Have you tried tossing out the bit from the index?
create index ix1 on My_Table(Col3, Col1) INCLUDE(Col2)
-- include other columns from the select list if needed
Also, you've left out the rest of the columns from the select list. You might want to consider including those if there aren't many either in the index or as INCLUDE statement to create a covering index for the query.
Try masking your parameters to prevent paramter sniffing:
CREATE PROCEDURE MyProc AS
#Col1 INT
-- etc...
AS
DECLARE #MaskedCol1 INT
SET #MaskedCol1 = #Col1
-- etc...
SELECT
col1,
col2…
FROM
dbo.My_Table
WHERE
col1 = #MaskecCol1 AND
-- etc...
Sounds stupid but I've seen SQL server do some weird things because of parameter sniffing.
I bet SQL Server thinks the price of getting the rest of the columns (designated by ... in your example) from the clustered index outweighs the benefit of the index so it just scans the clustered key. If so, see if you can make this a covering index.
Or does it use another index instead?
Are the columns nullable? Sometimes Sql Server thinks it has to scan the table to find NULL values.
Try adding "and col1 is not null" to the query, it mgiht make sqlserver use the index wtihout hint.

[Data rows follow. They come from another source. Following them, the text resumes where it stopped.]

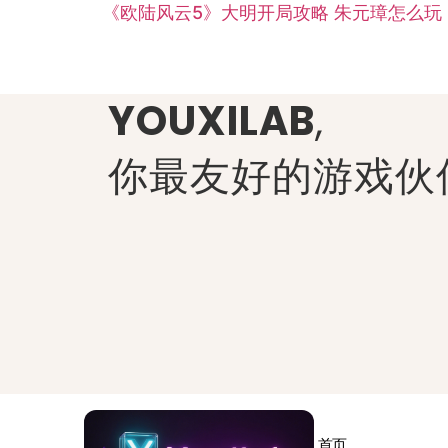
《欧陆风云5》大明开局攻略 朱元璋怎么玩
YOUXILAB
,
你最友好的游戏伙
首页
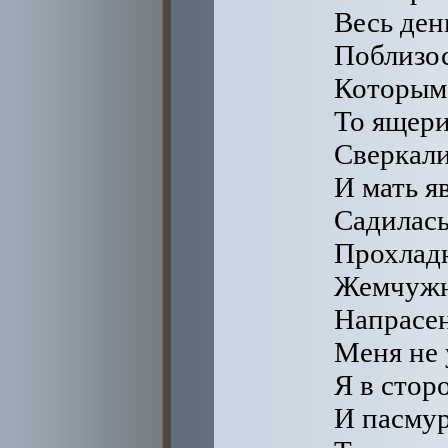
Весь ден
Поблизос
Которым 
То ящери
Сверкали
И мать яв
Садилась
Прохладн
Жемчужна
Напрасен
Меня не 
Я в стор
И пасмур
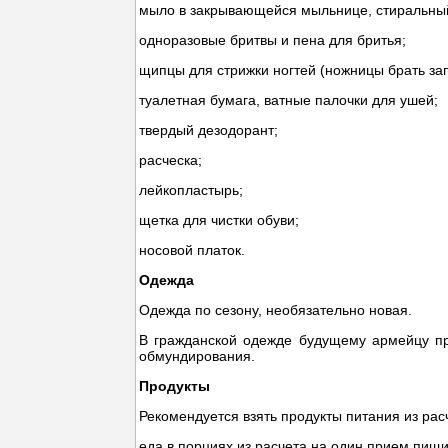
мыло в закрывающейся мыльнице, стиральны
одноразовые бритвы и пена для бритья;
щипцы для стрижки ногтей (ножницы брать за
туалетная бумага, ватные палочки для ушей;
твердый дезодорант;
расческа;
лейкопластырь;
щетка для чистки обуви;
носовой платок.
Одежда
Одежда по сезону, необязательно новая.
В гражданской одежде будущему армейцу пр
обмундирования.
Продукты
Рекомендуется взять продукты питания из расч
еда в порциях из расчета на один прием пищи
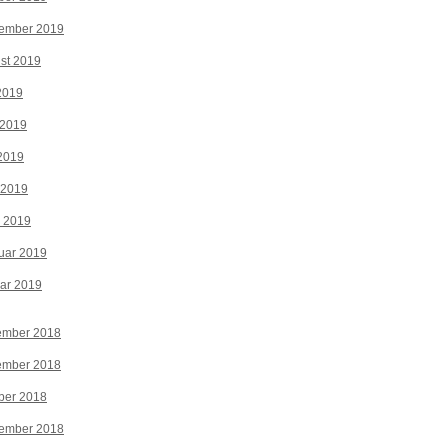
tember 2019
st 2019
 2019
 2019
2019
 2019
z 2019
uar 2019
ar 2019
ember 2018
ember 2018
ber 2018
tember 2018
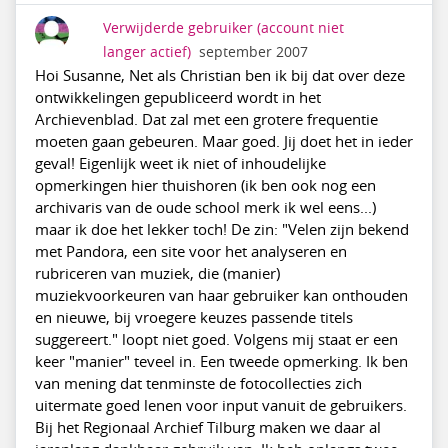
Verwijderde gebruiker
(account niet
langer actief)
september 2007
Hoi Susanne, Net als Christian ben ik bij dat over deze
ontwikkelingen gepubliceerd wordt in het
Archievenblad. Dat zal met een grotere frequentie
moeten gaan gebeuren. Maar goed. Jij doet het in ieder
geval! Eigenlijk weet ik niet of inhoudelijke
opmerkingen hier thuishoren (ik ben ook nog een
archivaris van de oude school merk ik wel eens...)
maar ik doe het lekker toch! De zin: "Velen zijn bekend
met Pandora, een site voor het analyseren en
rubriceren van muziek, die (manier)
muziekvoorkeuren van haar gebruiker kan onthouden
en nieuwe, bij vroegere keuzes passende titels
suggereert." loopt niet goed. Volgens mij staat er een
keer "manier" teveel in. Een tweede opmerking. Ik ben
van mening dat tenminste de fotocollecties zich
uitermate goed lenen voor input vanuit de gebruikers.
Bij het Regionaal Archief Tilburg maken we daar al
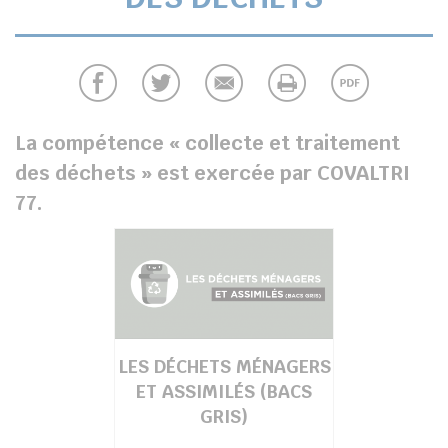
La compétence « collecte et traitement
des déchets » est exercée par COVALTRI
77.
LES DÉCHETS MÉNAGERS
ET ASSIMILÉS (BACS
GRIS)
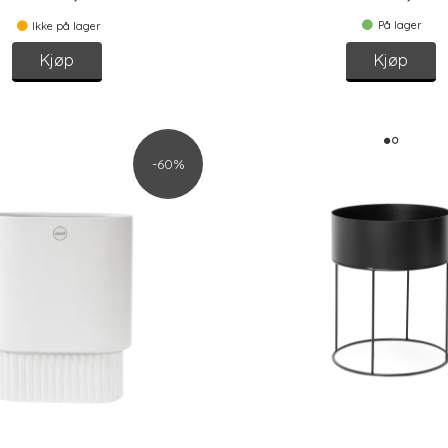
På lager
Ikke på lager
Kjøp
Kjøp
-60%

Also, check if the statistics are really up to date:
SELECT
object_name = Object_Name(ind.object_id),
IndexName = ind.name,
StatisticsDate = STATS_DATE(ind.object_id, ind.index_id)
FROM SYS.INDEXES ind
order by STATS_DATE(ind.object_id, ind.index_id) desc
If your SELECT is returning columns that aren't in your index SQL my find that its more efficient to scan the clustered index instead of having to do a key lookup to find the other values that you are requesting.
If you have a TEXT column try switching the data type to VARCHAR(MAX) then including the values in the nonclustered index.